A autorização ocorreu antes da aprovação de medida semelhante pela CPMI do INSS, que também determinou a quebra de sigilos do empresário durante sessão realizada nesta quinta-feira (26). A comissão busca esclarecer possíveis vínculos entre Lulinha e investigados em um esquema de desvios envolvendo aposentados e pensionistas do Instituto Nacional do Seguro Social.
Segundo a Polícia Federal, o nome de Fábio Luís apareceu em mensagens interceptadas durante as investigações. Os investigadores apontam que ele pode ter sido citado como possível sócio oculto do empresário Antônio Carlos Camilo Antunes, conhecido como “Careca do INSS”, apontado como operador do suposto esquema. No entanto, a própria PF destacou que as menções surgiram por meio de terceiros e que ainda não há prova de participação direta do filho do presidente.
A investigação também aponta como possível elo a empresária Roberta Luchsinger, alvo de operação policial e suspeita de atuar na gestão de recursos ligados ao grupo investigado. De acordo com documentos, empresas associadas à empresária teriam recebido valores considerados suspeitos, o que motivou a ampliação das apurações e o pedido de acesso aos dados financeiros e telemáticos.
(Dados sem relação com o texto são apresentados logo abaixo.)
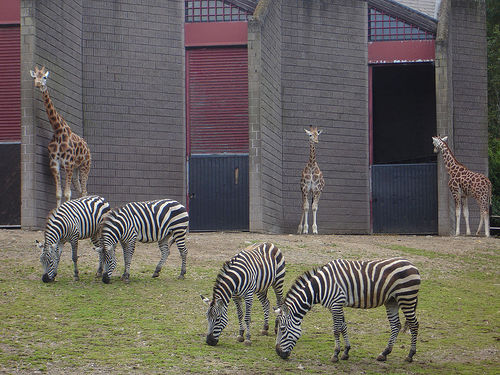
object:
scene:
[0, 0, 499, 372]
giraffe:
[430, 133, 497, 237]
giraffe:
[295, 127, 327, 235]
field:
[1, 228, 499, 373]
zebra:
[270, 255, 422, 361]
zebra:
[203, 241, 287, 347]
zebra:
[93, 197, 191, 284]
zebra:
[39, 194, 116, 283]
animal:
[97, 197, 192, 284]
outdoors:
[0, 0, 499, 373]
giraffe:
[28, 64, 93, 209]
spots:
[461, 166, 465, 172]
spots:
[313, 175, 319, 182]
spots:
[73, 142, 80, 149]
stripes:
[391, 279, 421, 292]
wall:
[280, 0, 368, 234]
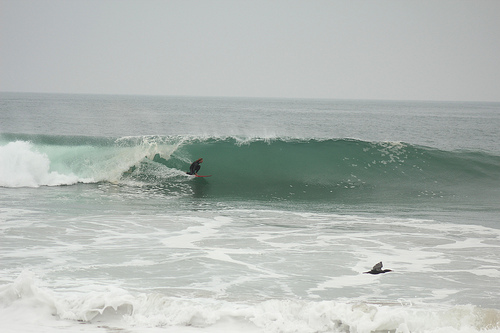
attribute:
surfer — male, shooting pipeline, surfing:
[181, 153, 207, 176]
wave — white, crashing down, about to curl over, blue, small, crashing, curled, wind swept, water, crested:
[1, 132, 500, 209]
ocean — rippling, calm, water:
[1, 94, 500, 330]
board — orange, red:
[184, 173, 211, 178]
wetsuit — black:
[188, 160, 204, 175]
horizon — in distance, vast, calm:
[2, 69, 499, 102]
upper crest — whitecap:
[3, 132, 188, 193]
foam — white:
[1, 142, 95, 192]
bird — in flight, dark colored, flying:
[364, 260, 394, 279]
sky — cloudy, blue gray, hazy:
[3, 3, 499, 104]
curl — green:
[122, 136, 183, 182]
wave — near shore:
[0, 278, 499, 332]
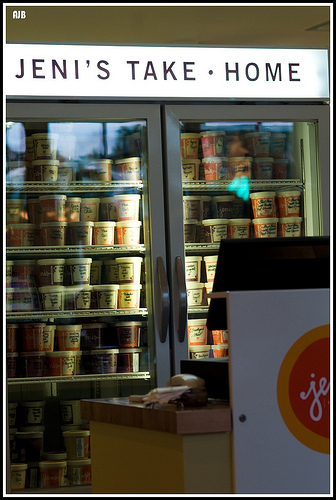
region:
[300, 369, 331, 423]
White writing on an orange background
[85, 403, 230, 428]
A brown counter top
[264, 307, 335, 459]
An orange circle surrounded by a yellow circle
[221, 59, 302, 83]
Black lettered word on white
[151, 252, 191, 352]
Handles on a refrigerated case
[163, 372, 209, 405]
Telephone on a counter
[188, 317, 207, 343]
Orange and white container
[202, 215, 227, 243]
Brown and white container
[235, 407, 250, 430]
Metal round circle on white background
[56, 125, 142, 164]
Reflections of the outside on glass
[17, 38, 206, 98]
Lighted sign on display.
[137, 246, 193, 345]
Metal handles on doors.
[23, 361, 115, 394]
Wire shelving in unit.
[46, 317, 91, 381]
Containers of ice cream.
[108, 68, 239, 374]
Refridgerated unit holding containers.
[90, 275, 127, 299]
White lid on container.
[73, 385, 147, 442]
Wood counter top on base.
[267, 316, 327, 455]
Red and orange logo on counter.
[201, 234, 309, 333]
Black monitor in store.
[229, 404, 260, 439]
Screw holding sign to counter.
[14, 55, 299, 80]
Black letters on white sign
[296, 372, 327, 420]
White letters on sign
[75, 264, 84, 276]
Black lettering on container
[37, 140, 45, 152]
Black lettering on container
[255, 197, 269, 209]
Black lettering on orange container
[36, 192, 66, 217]
Orange container behind glass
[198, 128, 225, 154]
Container behind glass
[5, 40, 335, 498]
Clear glass doors below white sign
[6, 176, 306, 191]
White rack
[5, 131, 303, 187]
White rack under containers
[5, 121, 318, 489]
A display of ice cream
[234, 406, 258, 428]
A small black screw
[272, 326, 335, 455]
A logo on the counter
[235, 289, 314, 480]
A white cashier's stand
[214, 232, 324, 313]
A black electronic screen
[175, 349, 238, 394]
A black cash register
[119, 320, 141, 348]
Chocolate ice cream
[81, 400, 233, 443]
A wooden counter top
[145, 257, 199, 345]
Silver door handles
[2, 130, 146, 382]
A glass case containing the ice cream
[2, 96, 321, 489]
this is a store refrigerator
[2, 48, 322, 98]
a white sign on the front of the refrigerator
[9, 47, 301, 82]
the letters are black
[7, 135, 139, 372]
many containers in the fridge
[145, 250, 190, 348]
the handles are silver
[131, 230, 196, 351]
the handles are made of metal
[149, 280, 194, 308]
a reflection of light on the handles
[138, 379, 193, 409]
papers on the counter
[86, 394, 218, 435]
the counter is brown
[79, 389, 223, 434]
the top of the counter is made of wood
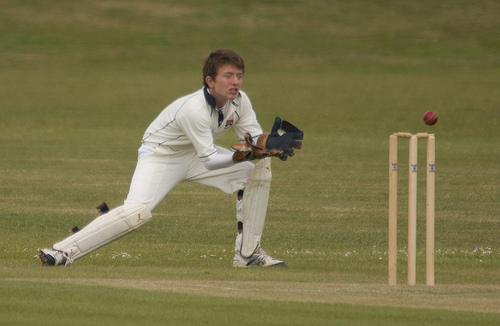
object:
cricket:
[388, 131, 437, 286]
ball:
[423, 110, 438, 126]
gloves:
[232, 132, 285, 163]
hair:
[202, 51, 244, 88]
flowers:
[103, 246, 149, 263]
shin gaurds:
[53, 158, 273, 257]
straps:
[232, 190, 246, 237]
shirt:
[137, 90, 262, 161]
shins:
[51, 204, 150, 252]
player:
[39, 48, 304, 269]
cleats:
[232, 250, 286, 268]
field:
[2, 3, 499, 325]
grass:
[0, 1, 499, 324]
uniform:
[56, 89, 274, 249]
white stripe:
[428, 113, 435, 123]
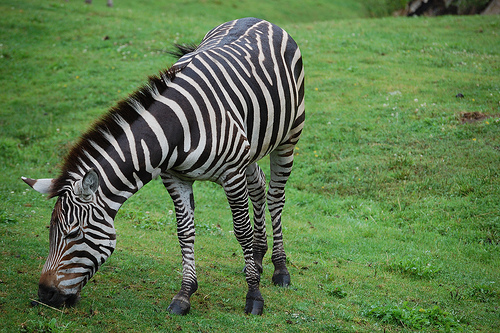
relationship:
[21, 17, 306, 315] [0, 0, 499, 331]
zebra on ground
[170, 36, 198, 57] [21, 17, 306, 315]
tail hairs on zebra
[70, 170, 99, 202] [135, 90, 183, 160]
pointy ear with stripe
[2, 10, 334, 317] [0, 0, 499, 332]
zebra eating grass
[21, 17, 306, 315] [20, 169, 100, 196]
zebra has ears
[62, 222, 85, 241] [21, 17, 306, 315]
eye of zebra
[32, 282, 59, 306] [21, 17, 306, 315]
nose of zebra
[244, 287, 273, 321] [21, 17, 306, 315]
foot of zebra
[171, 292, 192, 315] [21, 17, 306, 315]
foot of zebra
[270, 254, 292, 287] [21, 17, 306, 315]
foot of zebra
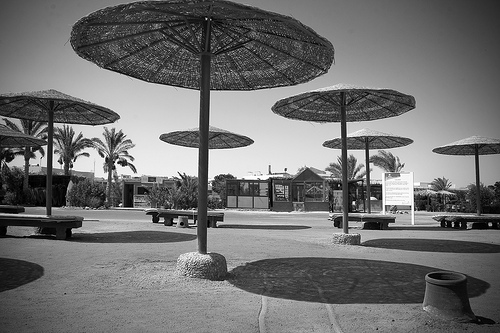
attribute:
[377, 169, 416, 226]
sign — white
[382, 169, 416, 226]
sign — White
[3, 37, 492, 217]
umbrellas — large group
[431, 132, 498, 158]
umbrella — tall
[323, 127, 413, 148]
umbrella — tall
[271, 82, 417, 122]
umbrella — tall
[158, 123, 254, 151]
umbrella — tall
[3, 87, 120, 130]
umbrella — tall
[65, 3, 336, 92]
umbrella — tall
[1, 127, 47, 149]
umbrella — tall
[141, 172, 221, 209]
bush — leafy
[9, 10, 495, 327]
picture — black, white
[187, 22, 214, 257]
pole — brown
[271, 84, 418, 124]
umbrella — open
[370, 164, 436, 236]
sign — white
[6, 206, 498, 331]
ground — concrete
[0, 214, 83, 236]
bench — concrete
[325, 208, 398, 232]
bench — stone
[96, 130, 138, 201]
tree — in backgroung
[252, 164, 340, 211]
building — in backgroung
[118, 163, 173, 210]
building — in backgroung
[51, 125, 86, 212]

Com a autorização do STF e a decisão da CPMI, os investigadores poderão analisar movimentações financeiras, comunicações e registros fiscais de Fábio Luís. O objetivo é verificar se há indícios de participação em irregularidades ou confirmar que ele não possui envolvimento no caso, que segue em investigação pelas autoridades federais.